BLOQUE DE TEXTO -
<<<<

Afirma que su obligación es "no dejarse coaccionar por la mentalidad piquetera de unos poderes fácticos que se movilizan para mantener sus privilegios". Los sindicatos acusaron a Aguirre de "estar obsesionada" con ellos y de mentir
Algo más de mes y medio ha tardado la presidenta de la Comunidad de Madrid en contestar la carta que UGT y Comisiones Obreras le quisieron entregar en mano el 2 de mayo y que, al no querer recibir, los sindicatos dejaron en el registro de la comunidad.
En la misiva fechada el 14 de junio, y recibida hace menos de 10 dias por los firmantes de la carta sindical, la presidenta regional afirma que UGT y Comisiones tienen garantizadas la libertad de expresión y de manifestación. Respecto a esta última, la de manifestación, Aguirre dice que "siguen ejerciendo, regularmente bajo mi ventana".
Esperanza Aguirre reprocha a los sindicatos lo que define como continuo victimismo y les acusa de tener problemas con la libertad de expresión que ella ejerce.

>>>>

ENTRADAS EXTRAÍDAS -
<<<<

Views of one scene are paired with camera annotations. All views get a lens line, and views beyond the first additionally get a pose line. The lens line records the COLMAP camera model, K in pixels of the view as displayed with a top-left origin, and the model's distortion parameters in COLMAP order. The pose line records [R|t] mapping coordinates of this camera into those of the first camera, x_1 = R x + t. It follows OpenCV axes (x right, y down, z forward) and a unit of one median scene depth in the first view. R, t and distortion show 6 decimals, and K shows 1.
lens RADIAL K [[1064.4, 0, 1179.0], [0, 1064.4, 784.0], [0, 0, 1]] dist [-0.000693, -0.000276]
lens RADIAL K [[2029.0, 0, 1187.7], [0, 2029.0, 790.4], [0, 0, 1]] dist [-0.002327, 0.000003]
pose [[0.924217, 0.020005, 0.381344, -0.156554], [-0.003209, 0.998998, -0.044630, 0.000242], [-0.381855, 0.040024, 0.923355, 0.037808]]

>>>>
<<<<

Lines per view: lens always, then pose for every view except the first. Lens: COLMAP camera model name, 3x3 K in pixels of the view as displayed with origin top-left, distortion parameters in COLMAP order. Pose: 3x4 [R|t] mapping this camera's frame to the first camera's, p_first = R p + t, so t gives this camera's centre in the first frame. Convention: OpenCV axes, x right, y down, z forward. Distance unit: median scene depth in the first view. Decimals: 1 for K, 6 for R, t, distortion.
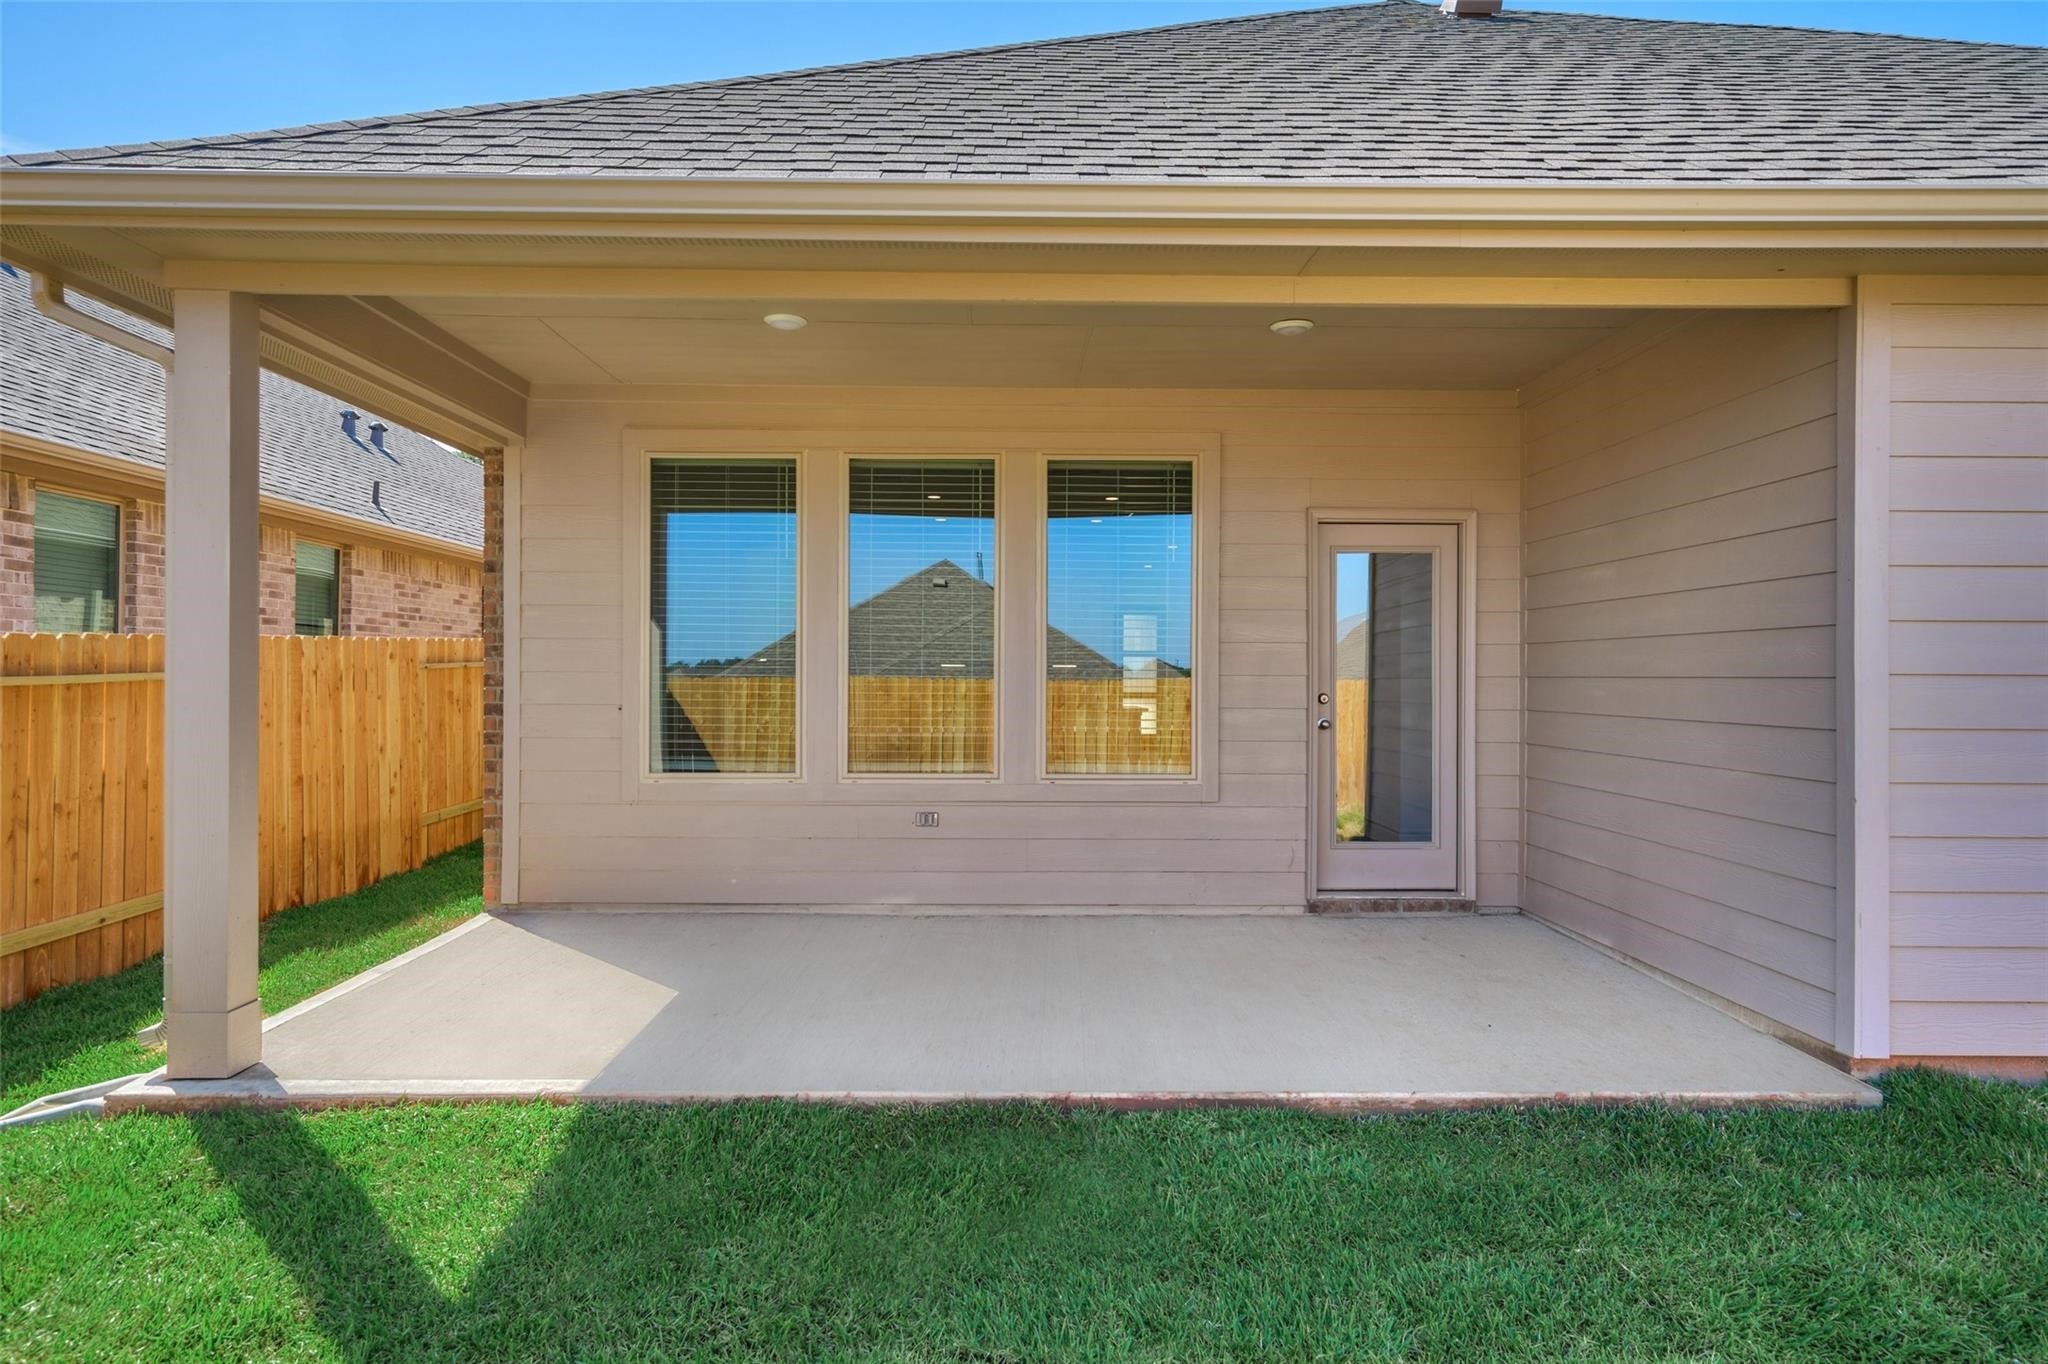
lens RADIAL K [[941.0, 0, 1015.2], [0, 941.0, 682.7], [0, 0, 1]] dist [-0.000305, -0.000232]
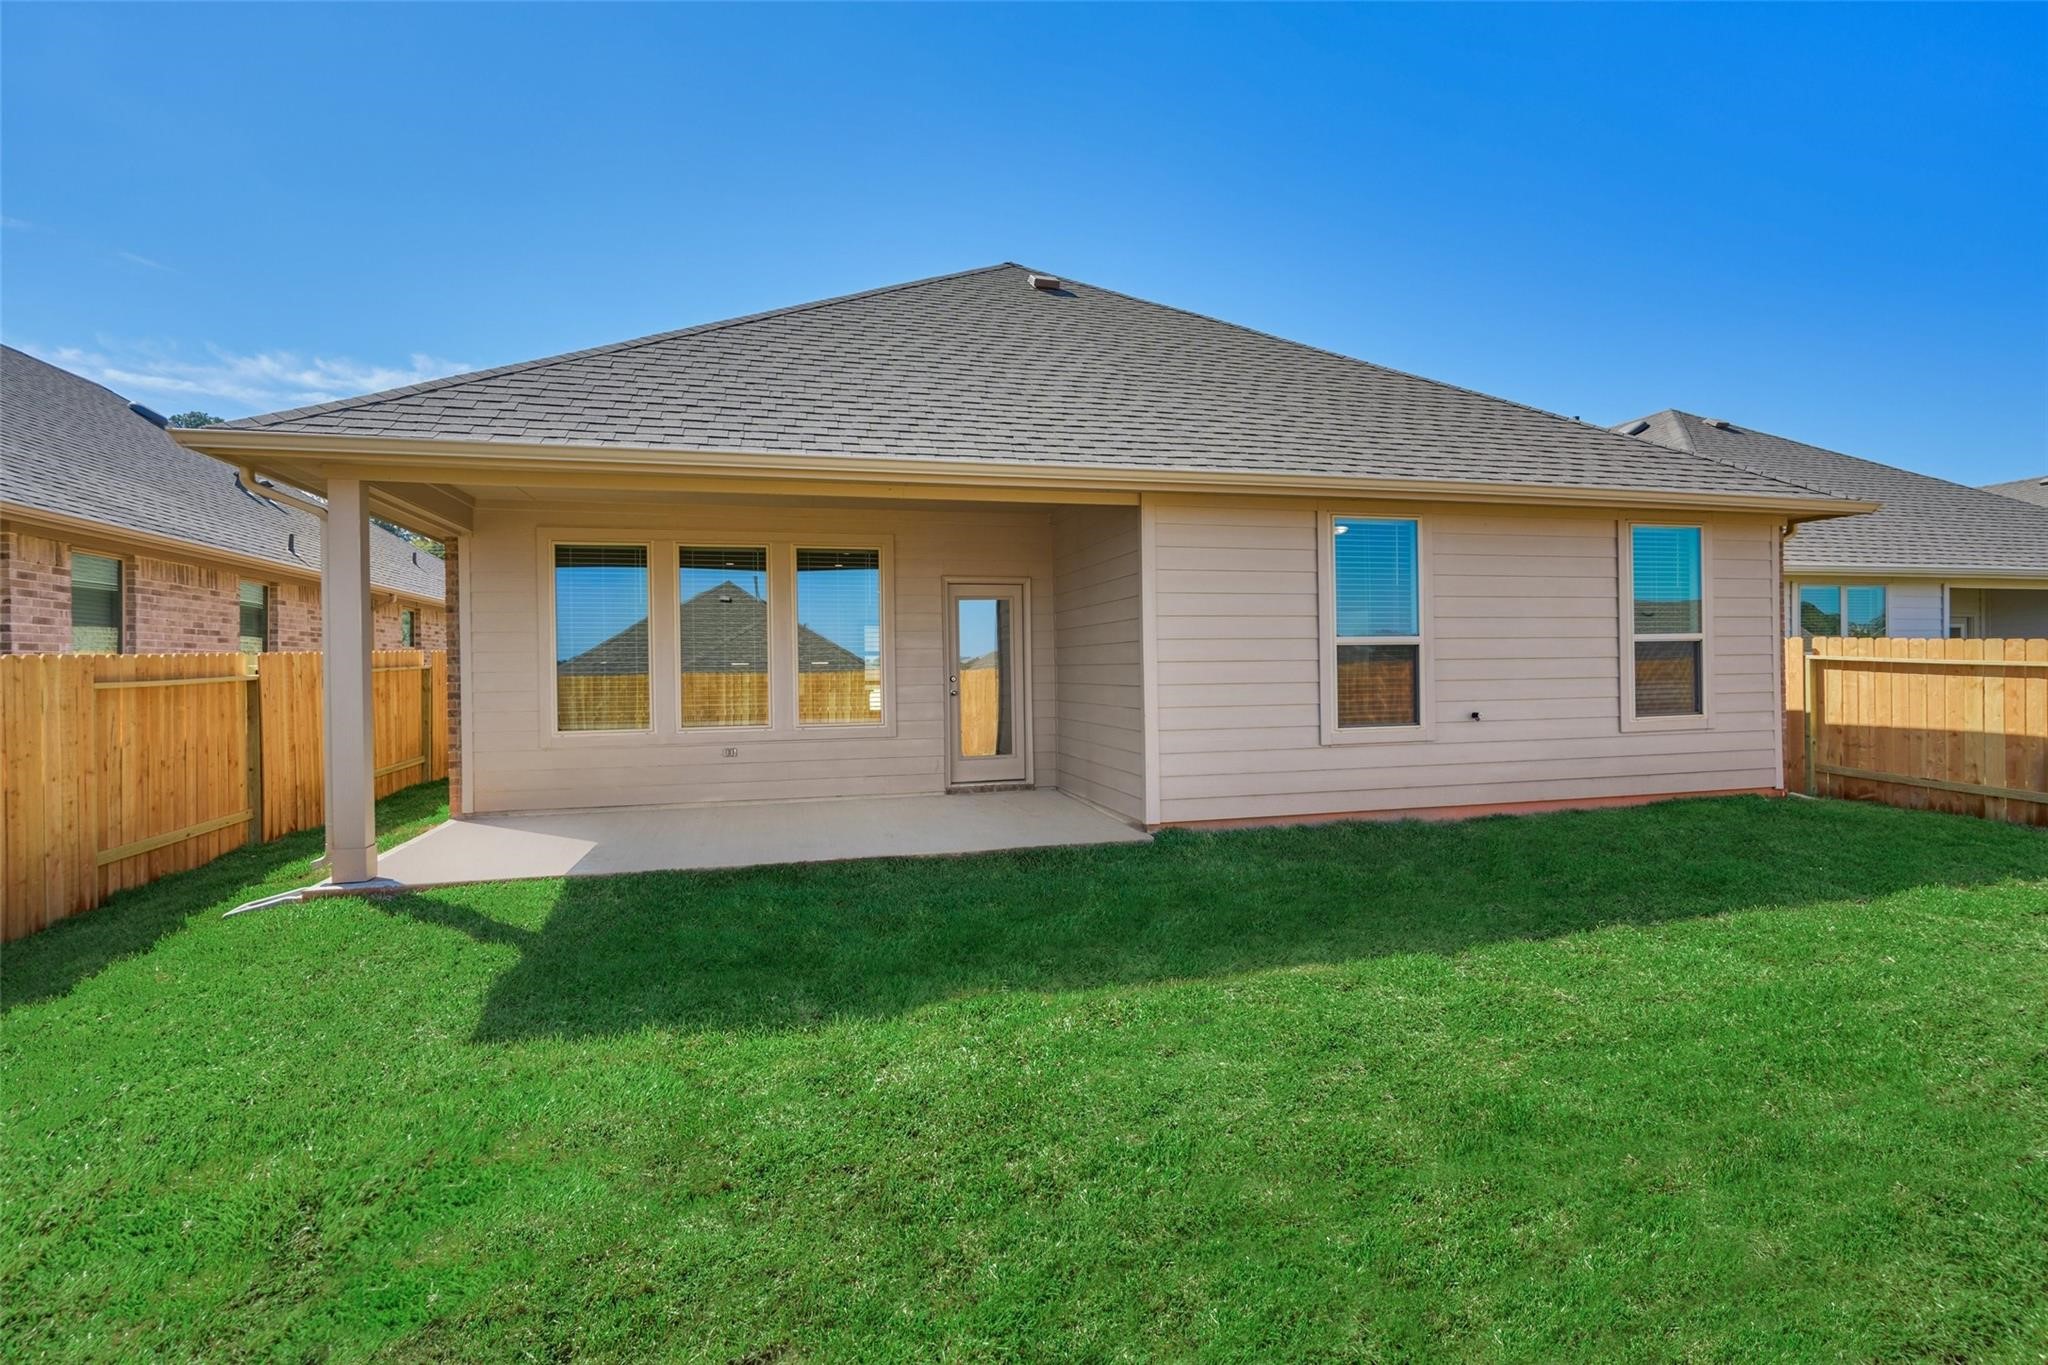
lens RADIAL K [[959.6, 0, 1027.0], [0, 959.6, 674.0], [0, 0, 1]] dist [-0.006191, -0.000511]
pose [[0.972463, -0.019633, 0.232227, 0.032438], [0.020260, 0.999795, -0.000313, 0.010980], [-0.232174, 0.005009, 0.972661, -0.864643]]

>>>>

TAREAS A REALIZAR -
(a) Transcribe sin cambios el fragmento del texto sobre Aguirre y los sindicatos comprendido entre "Afirma que su" y "de la comunidad.", ambos incluidos.
(b) Según el texto sobre Aguirre y los sindicatos, ¿qué fecha lleva la misiva con la que responde la presidenta regional?
(c) Prosigue el texto sobre Aguirre y los sindicatos a partir del punto en que se detiene.
Las líneas son material independiente del texto sobre Aguirre y los sindicatos.

RESPUESTAS POR NÚMERO -
(a)
Afirma que su obligación es "no dejarse coaccionar por la mentalidad piquetera de unos poderes fácticos que se movilizan para mantener sus privilegios". Los sindicatos acusaron a Aguirre de "estar obsesionada" con ellos y de mentir
Algo más de mes y medio ha tardado la presidenta de la Comunidad de Madrid en contestar la carta que UGT y Comisiones Obreras le quisieron entregar en mano el 2 de mayo y que, al no querer recibir, los sindicatos dejaron en el registro de la comunidad.

(b) El 14 de junio.

(c)
Afirma de manera tajante que las exageraciones de los sindicatos no son inocentes y que, al acusarla de insultarles y difamarles, "pretenden cercenar mi libertad de expresión".
La misiva, en la que les envia un abrazo, añade que una de sus primera obligaciones es no dejarse coaccionar por " la mentalidad piquetera de unos poderes fácticos que se movilizan para mantener sus privilegios".
La presidenta regional responde así a una carta en la que los dos sindicatos mayoritarios le acusan de apoyarse en mentiras y datos falsos para descalificar a las centrales; le sugieren que esclarezca la financiación de su partido y le exigen que se retracte de lo que consideran graves insultos y difamaciones contra ellos.